The regulatory mechanisms of TJ proteins are complex. Myosin light-chain (MLC) phosphorylation can lead to increased intercellular permeability, and MLCK plays the key role in the regulation of MLC phosphorylation. A previous study showed that MLCK can inhibit apoptosis of intestinal epithelial cells [22, 33]. In the present study, ETEC K88 infection of IPEC-1 cells decreased protein levels of both MLCK and phosphorylated MLCK. Exposure to L. reuteri LR1 increased the levels of MLCK, but not those of phosphorylated MLCK, in ETEC-infected IPEC-1 cells. MLCK is known to regulate TJ barrier function [34]. The naphthalene sulfonamide ML-7 is a potent selective inhibitor of MLCK. A previous study in vascular endothelium showed that ML-7 could regulate TJ proteins ZO-1 and occludin expression through MLC phosphorylation and MLCK [35]. In the present study, ML-7 blocked the beneficial effect of L. reuteri LR1 on suppressed TJ proteins in IPEC-1 cells caused by ETEC K88, suggesting that L. reuteri LR1 likely acted through the MLCK signaling pathway.

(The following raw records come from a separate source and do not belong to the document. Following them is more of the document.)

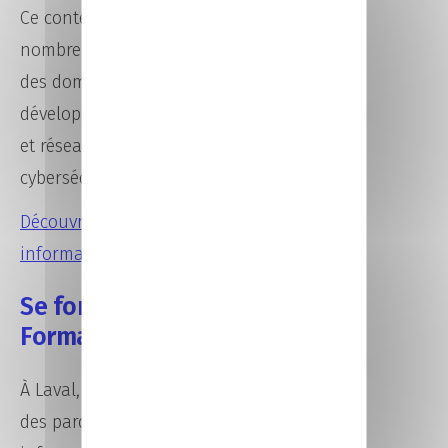
Ce contexte favorable ouvre de
nombreuses opportunités dans
des domaines variés comme le
développement web, les systèmes
et réseaux ou encore la
cybersécurité.
Découvrir les formations en
informatique
Se former avec CCI
Formation 53 à Laval
À Laval, CCI Formation 53 propose
des parcours en formation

Disruptions of TJ proteins are common in gut dysfunctions, such as postweaning diarrhea, reflux esophagitis, irritable bowel syndrome, and IBD [36]. For example, TJ proteins ZO-1 and occludin were decreased in irritable bowel syndrome [37, 38]. Recent studies have revealed that changes in TJ proteins could be potential biomarkers and targets for treatment, of these intestinal conditions [14, 19, 39]. Antibiotics, on the other hand, have little beneficial effect on disruptions of TJ proteins in intestinal diseases. Given the effectiveness of L. reuteri LR1 on TJ proteins demonstrated here, it might provide a safe and efficacious treatment strategy for many intestinal disorders caused by damage to the epithelial barrier.

In conclusion, L. reuteri LR1, in a MLCK-dependent manner, offset the decreased content of TJ proteins ZO-1 and occludin in IPEC-1 cells, otherwise caused by the damaging effect of ETEC K88 infection, suggesting that L. reuteri LR1 might offer promise for treating intestinal disorders with impaired function of the epithelial barrier.